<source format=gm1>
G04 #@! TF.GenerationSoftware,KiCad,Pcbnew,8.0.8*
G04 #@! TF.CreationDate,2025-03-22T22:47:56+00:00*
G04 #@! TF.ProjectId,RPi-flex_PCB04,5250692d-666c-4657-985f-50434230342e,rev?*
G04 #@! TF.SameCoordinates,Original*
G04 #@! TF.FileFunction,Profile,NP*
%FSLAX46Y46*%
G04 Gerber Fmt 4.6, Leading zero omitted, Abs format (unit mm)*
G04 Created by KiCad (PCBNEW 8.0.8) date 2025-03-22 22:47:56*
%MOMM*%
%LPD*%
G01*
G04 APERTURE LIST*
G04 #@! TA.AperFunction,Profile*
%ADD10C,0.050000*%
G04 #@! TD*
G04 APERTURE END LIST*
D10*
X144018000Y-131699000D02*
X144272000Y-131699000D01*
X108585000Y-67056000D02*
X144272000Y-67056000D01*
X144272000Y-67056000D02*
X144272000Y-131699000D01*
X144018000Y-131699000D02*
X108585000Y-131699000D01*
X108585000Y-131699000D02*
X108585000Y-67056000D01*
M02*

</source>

________________________________________

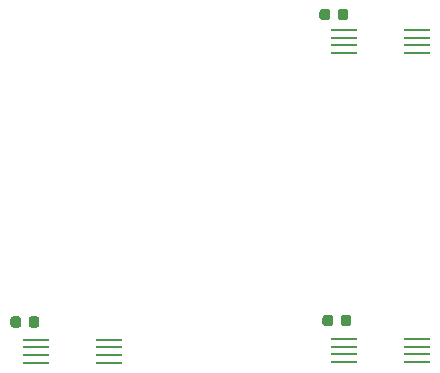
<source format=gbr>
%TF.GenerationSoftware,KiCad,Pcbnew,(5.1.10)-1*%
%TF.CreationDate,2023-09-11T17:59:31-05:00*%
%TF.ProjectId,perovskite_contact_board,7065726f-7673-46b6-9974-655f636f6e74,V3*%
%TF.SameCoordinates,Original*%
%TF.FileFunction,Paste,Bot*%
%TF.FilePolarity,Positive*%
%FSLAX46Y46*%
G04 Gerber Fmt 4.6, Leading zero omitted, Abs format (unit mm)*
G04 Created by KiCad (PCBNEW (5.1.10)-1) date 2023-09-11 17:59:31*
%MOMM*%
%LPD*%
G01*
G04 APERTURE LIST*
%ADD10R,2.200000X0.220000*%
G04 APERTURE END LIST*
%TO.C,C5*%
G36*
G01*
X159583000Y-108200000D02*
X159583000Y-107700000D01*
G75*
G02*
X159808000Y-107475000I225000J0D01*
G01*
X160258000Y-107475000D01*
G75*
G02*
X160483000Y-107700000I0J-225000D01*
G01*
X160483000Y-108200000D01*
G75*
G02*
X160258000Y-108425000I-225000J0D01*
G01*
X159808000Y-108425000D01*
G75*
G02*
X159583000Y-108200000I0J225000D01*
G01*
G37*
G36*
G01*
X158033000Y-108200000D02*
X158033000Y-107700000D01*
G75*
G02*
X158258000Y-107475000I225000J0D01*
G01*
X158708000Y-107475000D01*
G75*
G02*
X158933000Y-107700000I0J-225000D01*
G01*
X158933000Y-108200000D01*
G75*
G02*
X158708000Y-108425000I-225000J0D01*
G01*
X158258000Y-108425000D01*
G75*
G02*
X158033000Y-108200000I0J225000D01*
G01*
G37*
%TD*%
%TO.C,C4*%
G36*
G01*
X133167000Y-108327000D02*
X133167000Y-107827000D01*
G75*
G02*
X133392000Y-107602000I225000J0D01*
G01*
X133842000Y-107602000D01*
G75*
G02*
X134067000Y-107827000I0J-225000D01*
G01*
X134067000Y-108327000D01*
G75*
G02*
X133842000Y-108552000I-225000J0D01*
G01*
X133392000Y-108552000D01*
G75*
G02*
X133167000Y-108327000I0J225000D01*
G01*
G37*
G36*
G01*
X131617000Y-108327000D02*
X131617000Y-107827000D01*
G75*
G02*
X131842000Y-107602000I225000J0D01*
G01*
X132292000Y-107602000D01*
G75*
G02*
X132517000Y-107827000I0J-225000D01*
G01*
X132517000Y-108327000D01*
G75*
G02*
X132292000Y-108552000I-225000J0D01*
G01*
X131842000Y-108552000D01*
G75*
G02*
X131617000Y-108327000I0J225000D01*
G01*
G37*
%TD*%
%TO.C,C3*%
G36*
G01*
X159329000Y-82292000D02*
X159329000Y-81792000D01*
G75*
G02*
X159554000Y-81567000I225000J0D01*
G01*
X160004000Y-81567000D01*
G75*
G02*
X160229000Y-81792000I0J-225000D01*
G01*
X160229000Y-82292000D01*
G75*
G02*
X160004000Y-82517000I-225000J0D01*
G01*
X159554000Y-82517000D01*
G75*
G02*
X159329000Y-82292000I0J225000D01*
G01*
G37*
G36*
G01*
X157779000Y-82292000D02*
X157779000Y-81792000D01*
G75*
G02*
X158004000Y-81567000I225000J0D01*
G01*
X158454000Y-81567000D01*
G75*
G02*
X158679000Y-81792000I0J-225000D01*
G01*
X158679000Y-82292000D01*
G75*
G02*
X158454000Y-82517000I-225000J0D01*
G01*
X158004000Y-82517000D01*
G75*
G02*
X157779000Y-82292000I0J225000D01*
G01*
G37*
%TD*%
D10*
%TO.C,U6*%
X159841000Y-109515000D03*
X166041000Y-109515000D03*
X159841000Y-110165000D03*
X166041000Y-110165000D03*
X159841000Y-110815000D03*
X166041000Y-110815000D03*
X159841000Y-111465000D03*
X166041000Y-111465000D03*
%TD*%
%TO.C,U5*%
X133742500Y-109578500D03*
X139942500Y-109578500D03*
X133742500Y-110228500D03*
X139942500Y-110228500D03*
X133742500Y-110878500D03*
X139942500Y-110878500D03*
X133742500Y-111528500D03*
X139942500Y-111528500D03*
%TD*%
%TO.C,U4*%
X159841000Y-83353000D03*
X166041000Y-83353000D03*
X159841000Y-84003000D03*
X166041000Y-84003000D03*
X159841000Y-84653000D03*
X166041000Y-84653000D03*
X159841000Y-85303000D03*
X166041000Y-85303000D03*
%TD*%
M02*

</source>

________________________________________

> _Task_: Show all lines in the records above that hold "format".

> _Reply_:
<source format=gm1>
G04 Gerber Fmt 4.6, Leading zero omitted, Abs format (unit mm)*
<source format=gbr>
G04 Gerber Fmt 4.6, Leading zero omitted, Abs format (unit mm)*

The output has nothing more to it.